Tutto è iniziato esattamente un anno fa, il 20 febbraio 2018, quando il bambino si è ammalato di diabete di tipo 1 e sarà insulino-dipendente per tutta la vita. I genitori si sono impegnati con la pediatria diabetologa di Reggio Emilia per dotare il piccolo dei più recenti ausili tecnologici per controllare adeguatamente questa malattia (un microinfusore per evitare le iniezioni di insuline con penne e un sensore per rilevare, anche in remoto tramite una app (dai luoghi di lavoro dei genitori, ad esempio), le glicemie in tempo reale. Nell’asilo pubblico vicino a casa però, nonostante le rassicurazioni iniziali, sono iniziate le difficoltà. Il personale, dopo aver svolto un primo corso sul diabete e sull’utilizzo del microinfusore, ha demandato comunque la decisione definitiva sull’inserimento del bambino ad un mese di “prova” nel quale, un familiare, avrebbe comunque dovuto essere sempre presente col piccolo durante la giornata scolastica. “Ma durante questo mese- spiegano i genitori- non c’è stata alcuna volontà del personale scolastico di provare a mettere in pratica quanto appreso al corso che è valso anche il rilascio di un attestato”. Infatti “al termine del mese di prova ci è stata formalizzata l’indisponibilità a seguire il bambino in classe e, tantomeno, a impostare il microinfusore per la somministrazione dell’insulina al pasto”. A questo punto, continua la coppia, “abbiamo continuato ad accompagnare nostro figlio a scuola per due mesi, nonostante evidenti disagi”. Infine a dicembre il bambino è stato portato in una scuola dell’infanzia parrocchiale sette chilometri più in là. “La ringraziamo di cuore per la accoglienza e la professionalità, ma ovviamente nostro figlio ha perso i suoi amici di paese, d’asilo e l’ambiente nel quale si era inserito”, dicono i genitori.

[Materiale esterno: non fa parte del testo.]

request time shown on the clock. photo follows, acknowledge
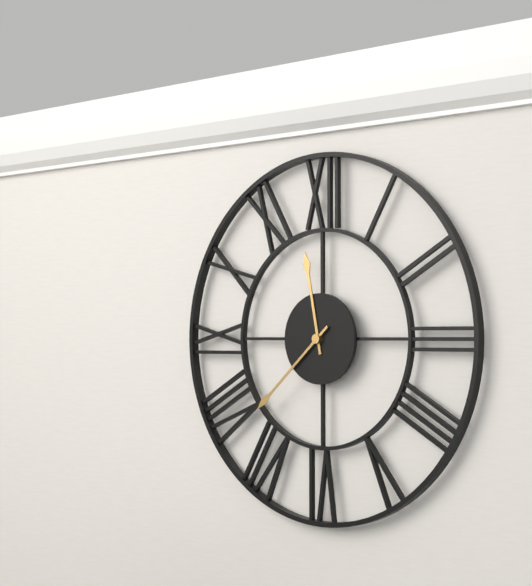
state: 11:38
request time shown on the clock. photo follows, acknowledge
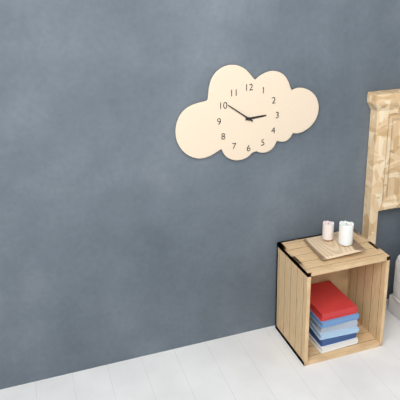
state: 2:51
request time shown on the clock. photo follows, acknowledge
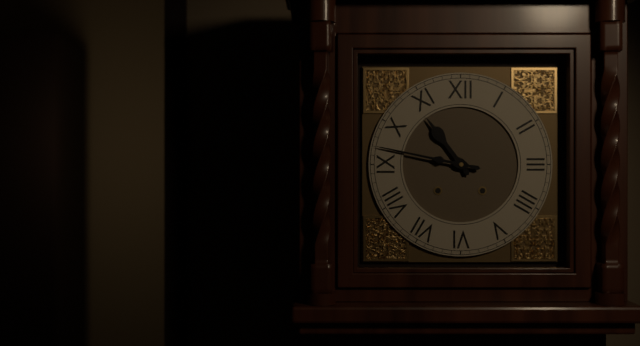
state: 10:47
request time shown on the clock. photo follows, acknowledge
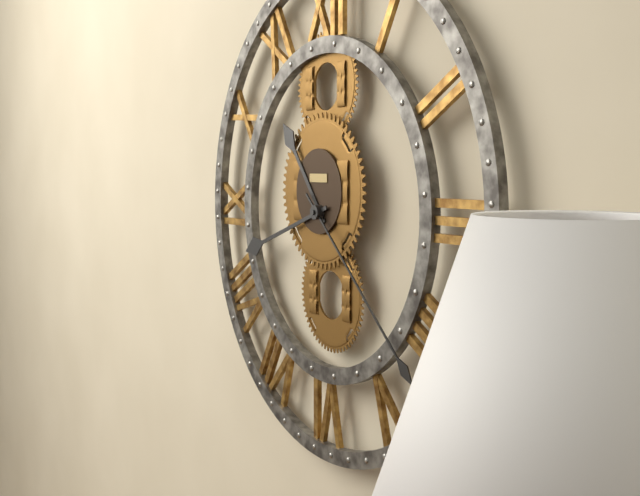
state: 10:42:22
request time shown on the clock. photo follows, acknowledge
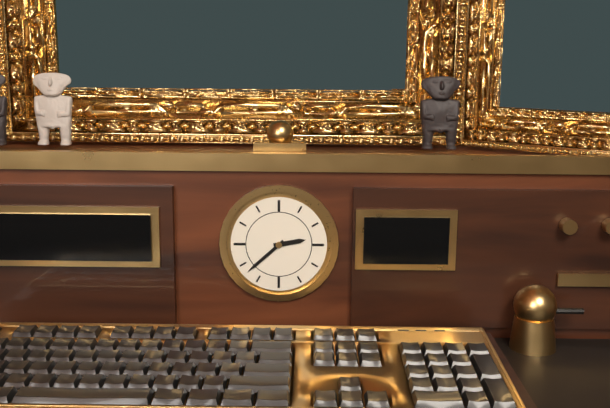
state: 2:38
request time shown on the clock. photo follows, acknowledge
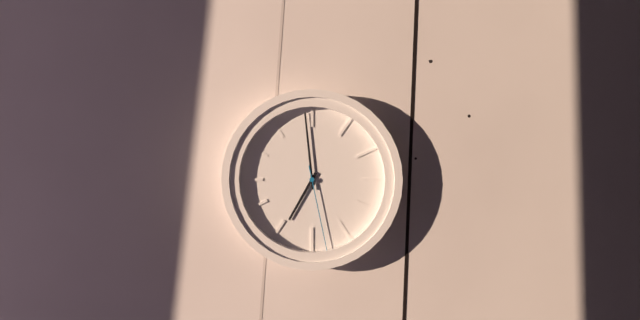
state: 6:59:28
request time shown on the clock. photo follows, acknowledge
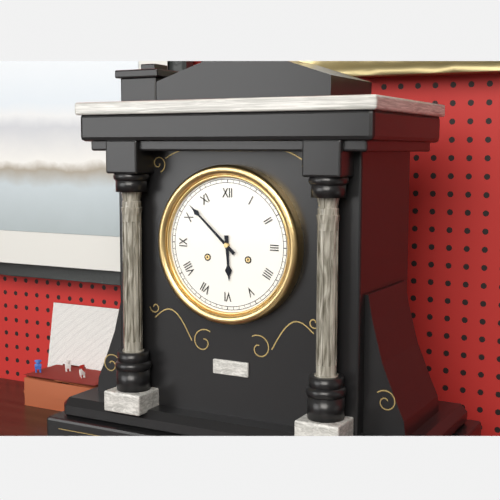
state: 5:52
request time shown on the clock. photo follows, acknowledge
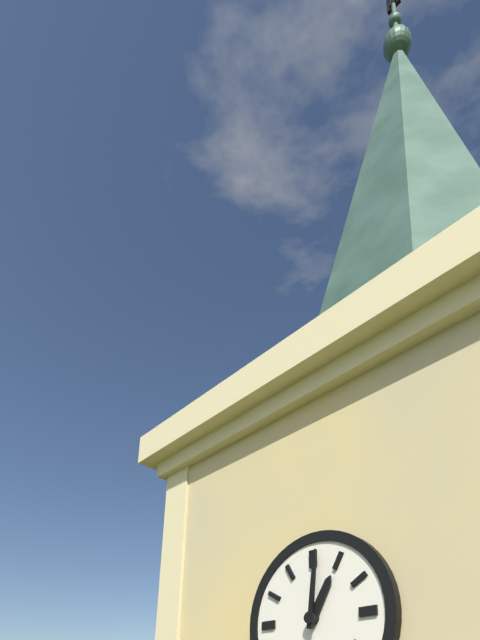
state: 1:01
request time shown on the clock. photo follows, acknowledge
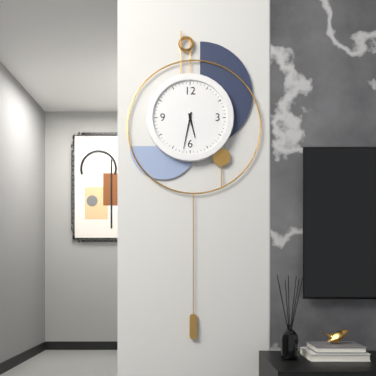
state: 5:32
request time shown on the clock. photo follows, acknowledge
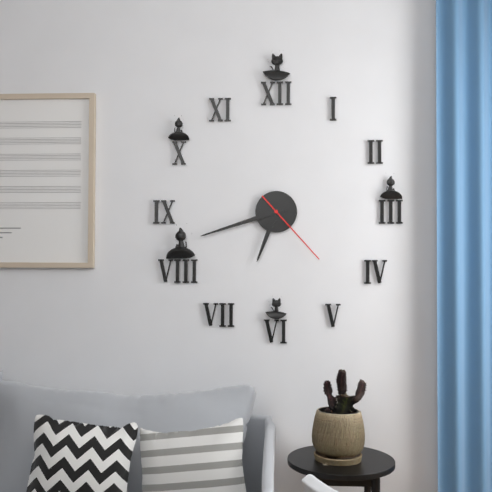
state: 6:42:23
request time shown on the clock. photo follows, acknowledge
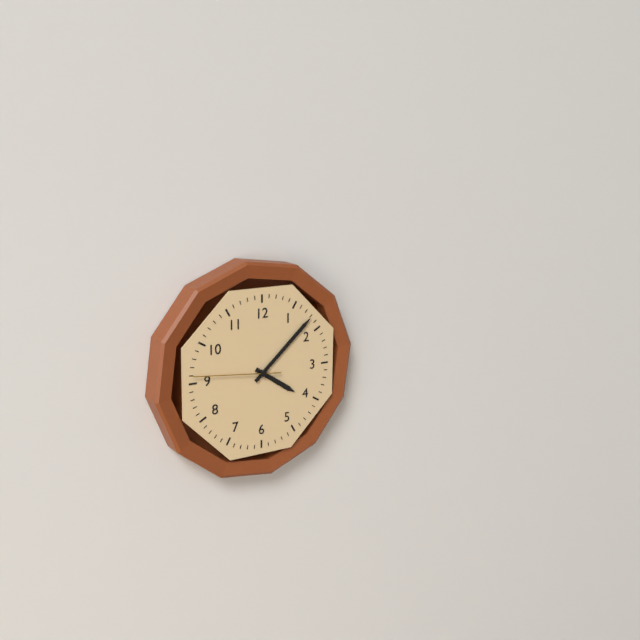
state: 4:08:46
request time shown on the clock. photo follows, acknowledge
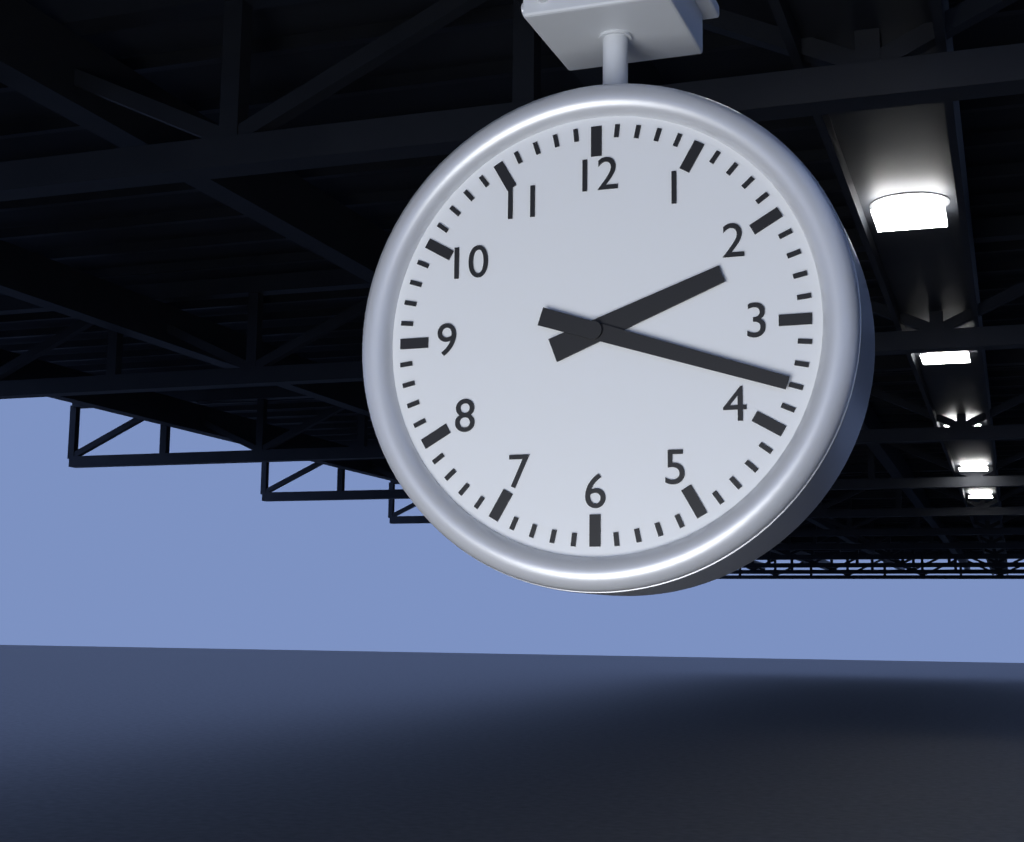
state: 2:18
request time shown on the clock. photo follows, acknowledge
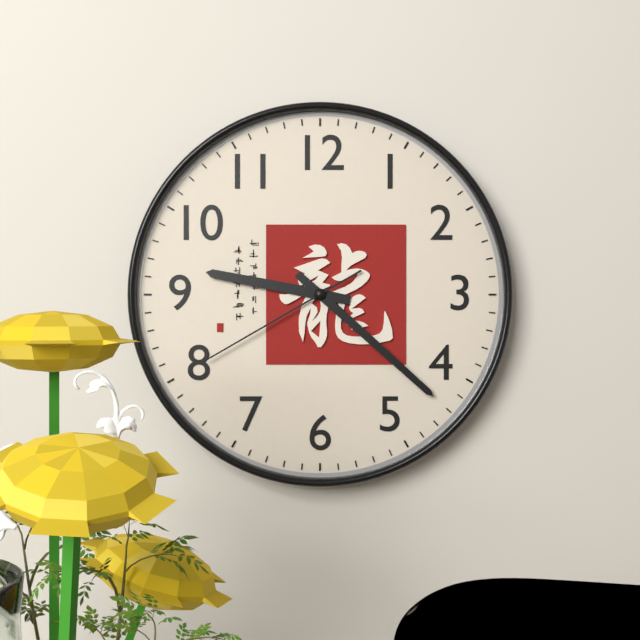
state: 9:22:40
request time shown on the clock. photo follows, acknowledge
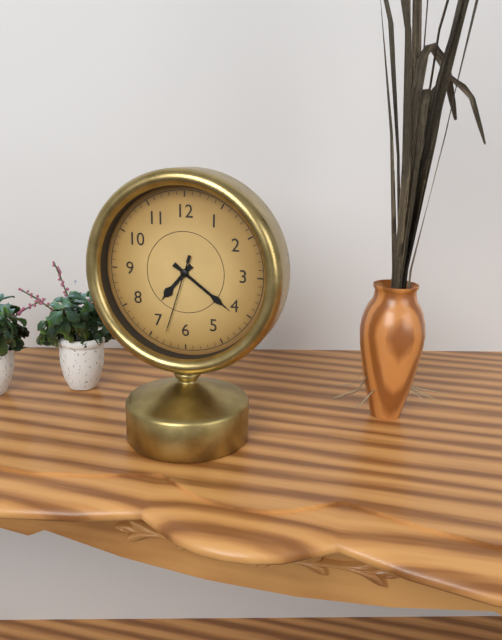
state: 7:21:33
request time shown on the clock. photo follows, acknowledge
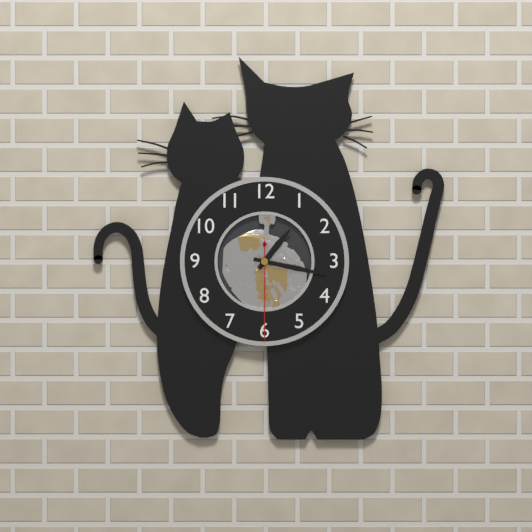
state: 1:17:30
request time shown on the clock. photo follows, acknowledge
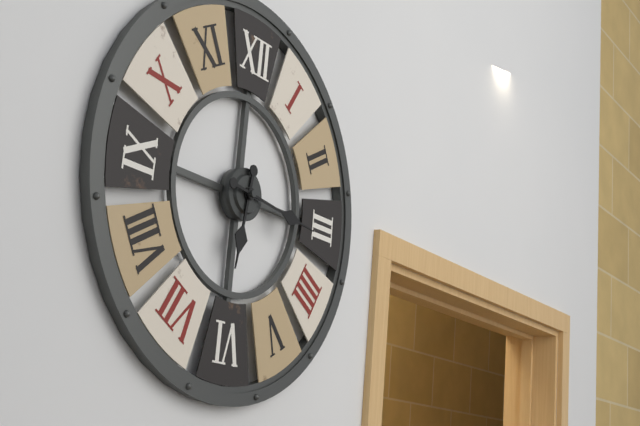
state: 6:16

Va precisato che la decisione delle maestre di non accogliere il bambino -in base ad un protocollo siglato sul territorio- era nel loro diritto. Tuttavia “il personale scolastico- osserva Stara- si è trincerato dietro norme obsolete e superate. Il protocollo provinciale è da rivedere con urgenza, perchè per somministrare l’insulina, non servono competenze sanitarie, ma una formazione specifica e l’alleanza tra la scuola e la famiglia è un atto di volontariato, che permette ai bambini un inserimento scolastico in sicurezza e senza discriminazioni”. Del resto, “sono sempre di più le famiglie della scuola italiana che si presentano a scuola chiedendo alle maestre e ai professori di somministrare farmaci (antibiotici o semplici antistaminici) ai propri figli e sono sempre di più le insegnanti che si prestano. Lavoriamo perché cambino le norme e si possa scrivere che non servono competenze sanitarie per schiacciare un tasto, non è richiesta nessuna discrezionalità, per dosi modi e tempi”. Si “richiedono solo umanità, accoglienza, disponibilità per fare si che un bimbo con il diabete sia un bimbo come gli altri in mezzo agli altri” conclude Stara. Quanto accaduto in Appennino, aggiunge Barbara Berni, neopresidente della Fand reggiana, l’associazione di riferimento per la diabetologia pediatrica di Reggio “è un fatto grave. Trovare l’umana accoglienza per un bambino dovrebbe essere un preciso dovere della scuola che lo dovrebbe far muovere ben oltre i protocolli e le formalità”. La vicenda “ci ha resi consapevoli di alcune carenze del sistema e servirà da sprone per avviare gruppi di auto aiuto tra genitori, di informazione e formazione nelle scuole affinché questo non abbia più ad accadere”.